Im Delphi Filmpalast in Berlin wurde am 2. Februar 2020 der Film „Aus dem Nichts“ gezeigt. Ursprünglich wollte der Film auf die Betroffenenperspektive bezüglich der Anschlagsserie des „NSU“ aufmerksam machen – nun erfährt er neue Aktualität. Ein Teil der Einnahmen des Abends wurde daher an den Opferfonds CURA weitergereicht, der Betroffene rechtsextremer Gewalt finanziell unterstützt.
Täter-Opfer-Umkehr
„Aus dem Nichts“ erzählt die Geschichte von Katja Şekerci, die bei einem Nagelbombenanschlag ihren deutsch-kurdischen Mann und ihren Sohn verliert. Die Ermittlungen der Polizei gehen zügig in die Richtung von Bandenkriminalität und suchen die Täter*innen im migrantischen Umfeld von Katjas Mann, Nuri. Auch die Medien vermuten keine rassistischen Motive hinter dem Anschlag – stattdessen wird auf die kriminelle Geschichte und den Migrationshintergrund des Opfers hingewiesen. Selbst Katjas Mutter schließt einen rechtsextremen Hintergrund des Anschlags aus und bezieht sich dabei auf Nuris kriminelle Vergangenheit. Schnell wird klar, dass Rassismus kein alleiniges Problem des rechtsextremen Spektrums ist, sondern sich durch die gesamte Gesellschaft zieht.
□ □ □ □ □ □ □
*FRAGEN ZUM TEXT*.
1 - Zähle auf, wer im Text über den Film „Aus dem Nichts“ hinter dem Anschlag kein rassistisches oder rechtsextremes Motiv sieht.
2 - Schreib den Text über den Film „Aus dem Nichts“ weiter.
Die folgende Liste brauchst du nicht.

*INHALT DER LISTE*.
□ □ □ □ □ □ □
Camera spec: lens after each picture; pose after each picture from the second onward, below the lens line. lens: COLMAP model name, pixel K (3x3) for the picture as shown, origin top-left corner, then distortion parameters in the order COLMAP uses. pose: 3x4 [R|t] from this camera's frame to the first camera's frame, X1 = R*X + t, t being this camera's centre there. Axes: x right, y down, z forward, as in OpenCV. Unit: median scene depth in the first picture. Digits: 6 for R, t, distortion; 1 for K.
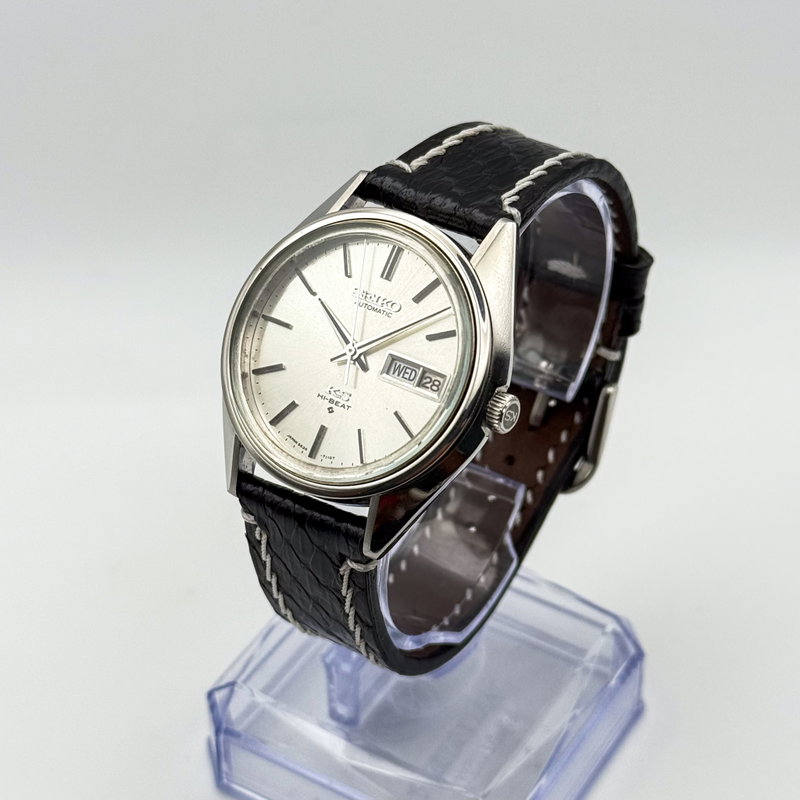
lens RADIAL K [[1953.1, 0, 403.5], [0, 1953.1, 397.5], [0, 0, 1]] dist [0.248315, 0.000000]
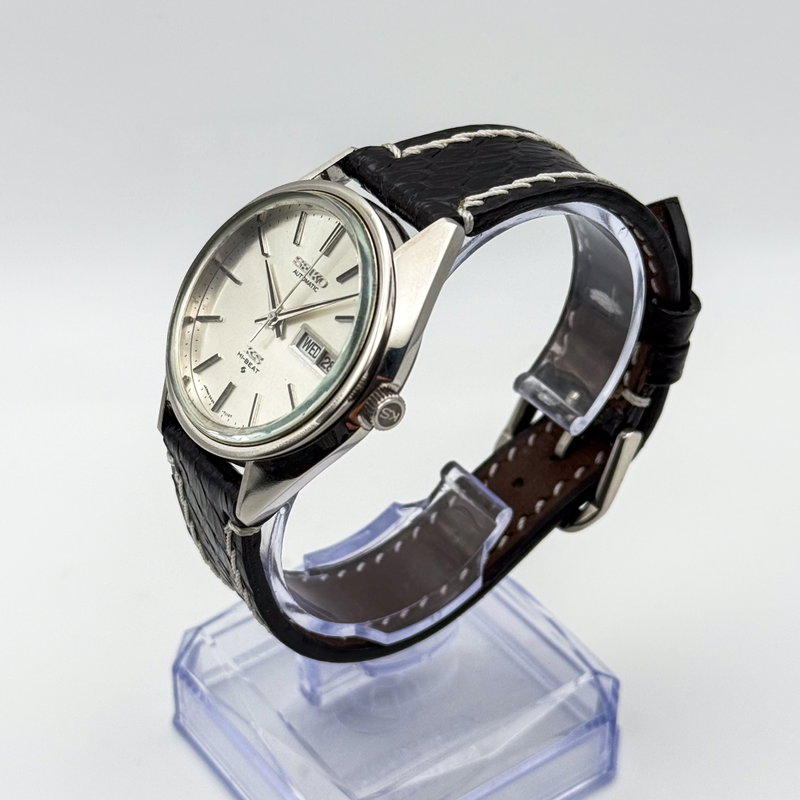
□ □ □ □ □ □ □
*NUMMERIERTE ANTWORTEN*.
1 - Die Polizei, die Medien und Katjas Mutter.

2 -
Genau dieses Schema der Täter-Opfer-Umkehr war in den „NSU“-Ermittlungen präsent. Ein Überlebender des „NSU“-Nagelbombenanschlags in der Kölner Keupstraße berichtete, die Ermittler*innen hätten ihn „wie einen Schuldigen“ behandelt. Auch im Zusammenhang mit dem Anschlag in Hanau wird die Frage gestellt, wieso sich die Opfer überhaupt am Ort des Anschlags aufgehalten hätten, schließlich müsse der Täter den Ort doch aus manifesten Gründen ausgesucht haben. Etwa, weil er sich durch die Shishabars gestört gefühlt habe. Rainer Rahn, Spitzenkandidat der AfD zur hessischen Landtagswahl 2018, bediente dieses rassistische Narrativ. Shishabars seien „Orte, die vielen missfallen, mir übrigens auch“. Die Schuld sucht er offenbar nicht in erster Linie beim Täter: „Wenn jemand permanent von so einer Einrichtung gestört wird, könnte das irgendwie auch zu einer solchen Tat beitragen“.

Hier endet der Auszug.